▶ TEXTO DE ESTUDIO:

Ahí comenzó la búsqueda: Zamora, nada. Benavente, nada. «Supongo que, con los incendios en todas partes, había escasez», justifica Prieto. Ahora, ¿y Burgos? Allí, al pie del lugar donde se encontraban David Prieto y su familia apareció un almacén: «Llamamos, nos aseguramos de que estaban y fuimos», relata el profesor, que habla en plural porque todo lo hizo con su hermano Eduardo, también instalado en esa zona.
En la tarde del martes, merced a la mediación del grupo de Whatsapp, la gente de Vigo reunió más de 1.500 euros para costear la compra. «Lo paramos enseguida porque se nos iba de las manos», advierte Prieto. Más de treinta personas realizaron aportaciones. «Si lo dejamos correr, sacamos más de 10.000», asegura el encargado de concretar la adquisición. «Ya con ese dinero nos llevamos prácticamente todo lo que había», asevera el sanabrés, que enumera de memoria: trece batefuegos, ocho mochilas extintoras, todas las gafas que tenían, seis o siete máscaras, guantes de piel… «Arrasamos con todo», resume.
Y con todo se fueron desde Burgos hasta Sanabria para entregar el material, ya el miércoles de mañana. Por la carretera, con la cosa todavía complicada, no pudieron acceder al pueblo. Les tocó quedar con la gente que seguía en Vigo en un camino que conecta la localidad con Pedrazales y que es intransitable para los vehículos. Se trata de una senda que se recorre en media hora a pie. En medio de esa vereda se hizo la donación.

▶ DATOS PROPORCIONADOS:
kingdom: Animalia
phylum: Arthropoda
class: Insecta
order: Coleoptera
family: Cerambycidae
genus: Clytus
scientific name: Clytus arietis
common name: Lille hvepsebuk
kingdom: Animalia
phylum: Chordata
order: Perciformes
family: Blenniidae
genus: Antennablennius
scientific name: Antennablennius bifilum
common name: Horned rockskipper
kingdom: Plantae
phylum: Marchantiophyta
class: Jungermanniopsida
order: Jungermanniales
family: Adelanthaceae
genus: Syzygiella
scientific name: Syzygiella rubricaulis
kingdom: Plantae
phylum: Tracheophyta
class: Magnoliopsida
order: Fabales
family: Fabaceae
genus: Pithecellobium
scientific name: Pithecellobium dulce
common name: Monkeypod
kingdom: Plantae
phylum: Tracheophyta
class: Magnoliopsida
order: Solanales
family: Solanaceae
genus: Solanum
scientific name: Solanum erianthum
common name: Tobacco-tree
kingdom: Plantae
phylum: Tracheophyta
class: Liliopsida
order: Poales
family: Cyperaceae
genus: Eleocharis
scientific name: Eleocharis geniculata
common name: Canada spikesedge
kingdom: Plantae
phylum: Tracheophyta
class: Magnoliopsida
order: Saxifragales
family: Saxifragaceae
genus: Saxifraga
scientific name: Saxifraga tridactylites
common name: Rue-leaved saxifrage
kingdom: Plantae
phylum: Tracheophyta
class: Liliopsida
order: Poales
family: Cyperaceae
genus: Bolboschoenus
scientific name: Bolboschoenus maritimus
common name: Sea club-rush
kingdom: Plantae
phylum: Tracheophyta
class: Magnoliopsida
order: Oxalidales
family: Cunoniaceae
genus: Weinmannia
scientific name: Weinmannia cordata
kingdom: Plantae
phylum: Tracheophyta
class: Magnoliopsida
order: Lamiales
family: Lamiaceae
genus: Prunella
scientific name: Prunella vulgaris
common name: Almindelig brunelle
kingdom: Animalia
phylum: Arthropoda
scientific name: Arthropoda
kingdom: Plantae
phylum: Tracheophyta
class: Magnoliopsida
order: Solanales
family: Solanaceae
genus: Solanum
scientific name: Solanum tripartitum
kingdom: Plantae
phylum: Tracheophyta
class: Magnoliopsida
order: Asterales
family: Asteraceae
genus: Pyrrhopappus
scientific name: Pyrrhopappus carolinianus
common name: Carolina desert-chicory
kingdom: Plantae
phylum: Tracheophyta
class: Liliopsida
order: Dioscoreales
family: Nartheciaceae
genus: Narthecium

▶ TAREAS A REALIZAR:
1. Resume, por favor, el texto sobre la compra de material contra incendios en dos oraciones.
2. Prosigue el texto sobre la compra de material contra incendios a partir de su última oración.

▶ RESPUESTAS EN ORDEN:
1. Como no había nada en Zamora ni en Benavente, David Prieto y su hermano Eduardo compraron el material en un almacén de Burgos con los más de 1.500 euros que la gente de Vigo reunió mediante un grupo de Whatsapp, y se llevaron prácticamente todo lo que había. El miércoles por la mañana lo llevaron a Sanabria y, al no poder acceder al pueblo por carretera, hicieron la donación en medio de una senda intransitable para los vehículos que conecta la localidad con Pedrazales.

2.
Los Prieto entregaron los batefuegos, las mochilas, las gafas, las máscaras y los guantes, pero también el pan que les habían pedido los vecinos, carentes de este alimento ante la imposibilidad de que los repartidores accedieran a Vigo en esos días: «Nos llevamos todo lo que había en la Puig«, resalta el responsable de la compra, que recuerda la emoción y los abrazos a la hora de dar lo que llevaban; también el sentimiento amable de haber hecho algo por su pueblo, que llevaba entonces un par de noches acogotado por el fuego.
En ese momento, ni los que compraron el material ni quienes lo recibieron sabían que lo peor había pasado. En Vigo de Sanabria, la lucha seguiría algunos días más, y el desalojo se prolongaría hasta el viernes, pero el riesgo inminente se disipó ese mismo 20 de agosto. Peor estuvo la cosa a partir de entonces en Ribadelago, y para allí se llevaron los materiales, para que las gentes de la localidad cercana tuvieran esas herramientas. David Prieto ha visto en imágenes cómo varios paisanos han hecho uso de ellas en la defensa de las casas.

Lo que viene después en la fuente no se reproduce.